* TASK GOAL: Type out each of the following lines word for word, keeping every character as it stands.

** Opening STORED DATA block **

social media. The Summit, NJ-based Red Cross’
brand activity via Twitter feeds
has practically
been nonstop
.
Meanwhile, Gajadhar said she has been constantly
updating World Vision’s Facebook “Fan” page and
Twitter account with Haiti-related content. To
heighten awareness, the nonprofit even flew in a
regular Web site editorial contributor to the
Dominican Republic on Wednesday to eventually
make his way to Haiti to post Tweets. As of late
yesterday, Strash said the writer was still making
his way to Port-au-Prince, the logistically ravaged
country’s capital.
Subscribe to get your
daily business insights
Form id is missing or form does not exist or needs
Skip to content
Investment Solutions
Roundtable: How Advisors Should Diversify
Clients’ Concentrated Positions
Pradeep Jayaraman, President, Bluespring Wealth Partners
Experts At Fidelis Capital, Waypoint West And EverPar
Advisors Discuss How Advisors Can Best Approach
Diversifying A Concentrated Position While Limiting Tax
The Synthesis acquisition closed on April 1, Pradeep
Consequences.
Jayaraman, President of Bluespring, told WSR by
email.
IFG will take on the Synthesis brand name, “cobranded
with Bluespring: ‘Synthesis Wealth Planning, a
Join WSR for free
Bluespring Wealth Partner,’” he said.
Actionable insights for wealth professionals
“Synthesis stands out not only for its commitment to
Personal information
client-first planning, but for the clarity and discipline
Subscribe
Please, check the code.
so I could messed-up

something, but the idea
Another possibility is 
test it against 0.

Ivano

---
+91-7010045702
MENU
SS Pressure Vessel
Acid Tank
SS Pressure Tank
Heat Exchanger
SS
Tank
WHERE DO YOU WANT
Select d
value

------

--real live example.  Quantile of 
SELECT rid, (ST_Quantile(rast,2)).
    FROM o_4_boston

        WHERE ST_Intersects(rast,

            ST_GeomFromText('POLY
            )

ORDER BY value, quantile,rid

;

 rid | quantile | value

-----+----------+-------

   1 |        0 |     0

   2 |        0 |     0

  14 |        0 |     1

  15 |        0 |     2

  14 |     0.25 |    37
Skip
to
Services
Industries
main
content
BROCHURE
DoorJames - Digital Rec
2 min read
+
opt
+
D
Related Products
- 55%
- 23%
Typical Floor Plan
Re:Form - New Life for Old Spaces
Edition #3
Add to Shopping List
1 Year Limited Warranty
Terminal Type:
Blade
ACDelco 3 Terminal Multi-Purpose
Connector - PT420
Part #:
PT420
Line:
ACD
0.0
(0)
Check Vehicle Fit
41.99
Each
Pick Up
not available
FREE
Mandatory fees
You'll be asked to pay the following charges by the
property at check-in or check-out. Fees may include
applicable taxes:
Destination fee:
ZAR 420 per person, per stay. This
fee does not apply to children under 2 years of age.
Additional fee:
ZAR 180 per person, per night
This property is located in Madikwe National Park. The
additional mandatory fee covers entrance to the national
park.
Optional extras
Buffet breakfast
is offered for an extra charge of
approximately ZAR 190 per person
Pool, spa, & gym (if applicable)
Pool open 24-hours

** Closing STORED DATA block **

* TASK ANSWER:
social media. The Summit, NJ-based Red Cross’
brand activity via Twitter feeds
has practically
been nonstop
.
Meanwhile, Gajadhar said she has been constantly
updating World Vision’s Facebook “Fan” page and
Twitter account with Haiti-related content. To
heighten awareness, the nonprofit even flew in a
regular Web site editorial contributor to the
Dominican Republic on Wednesday to eventually
make his way to Haiti to post Tweets. As of late
yesterday, Strash said the writer was still making
his way to Port-au-Prince, the logistically ravaged
country’s capital.
Subscribe to get your
daily business insights
Form id is missing or form does not exist or needs
Skip to content
Investment Solutions
Roundtable: How Advisors Should Diversify
Clients’ Concentrated Positions
Pradeep Jayaraman, President, Bluespring Wealth Partners
Experts At Fidelis Capital, Waypoint West And EverPar
Advisors Discuss How Advisors Can Best Approach
Diversifying A Concentrated Position While Limiting Tax
The Synthesis acquisition closed on April 1, Pradeep
Consequences.
Jayaraman, President of Bluespring, told WSR by
email.
IFG will take on the Synthesis brand name, “cobranded
with Bluespring: ‘Synthesis Wealth Planning, a
Join WSR for free
Bluespring Wealth Partner,’” he said.
Actionable insights for wealth professionals
“Synthesis stands out not only for its commitment to
Personal information
client-first planning, but for the clarity and discipline
Subscribe
Please, check the code.
so I could messed-up

something, but the idea
Another possibility is 
test it against 0.

Ivano

---
+91-7010045702
MENU
SS Pressure Vessel
Acid Tank
SS Pressure Tank
Heat Exchanger
SS
Tank
WHERE DO YOU WANT
Select d
value

------

--real live example.  Quantile of 
SELECT rid, (ST_Quantile(rast,2)).
    FROM o_4_boston

        WHERE ST_Intersects(rast,

            ST_GeomFromText('POLY
            )

ORDER BY value, quantile,rid

;

 rid | quantile | value

-----+----------+-------

   1 |        0 |     0

   2 |        0 |     0

  14 |        0 |     1

  15 |        0 |     2

  14 |     0.25 |    37
Skip
to
Services
Industries
main
content
BROCHURE
DoorJames - Digital Rec
2 min read
+
opt
+
D
Related Products
- 55%
- 23%
Typical Floor Plan
Re:Form - New Life for Old Spaces
Edition #3
Add to Shopping List
1 Year Limited Warranty
Terminal Type:
Blade
ACDelco 3 Terminal Multi-Purpose
Connector - PT420
Part #:
PT420
Line:
ACD
0.0
(0)
Check Vehicle Fit
41.99
Each
Pick Up
not available
FREE
Mandatory fees
You'll be asked to pay the following charges by the
property at check-in or check-out. Fees may include
applicable taxes:
Destination fee:
ZAR 420 per person, per stay. This
fee does not apply to children under 2 years of age.
Additional fee:
ZAR 180 per person, per night
This property is located in Madikwe National Park. The
additional mandatory fee covers entrance to the national
park.
Optional extras
Buffet breakfast
is offered for an extra charge of
approximately ZAR 190 per person
Pool, spa, & gym (if applicable)
Pool open 24-hours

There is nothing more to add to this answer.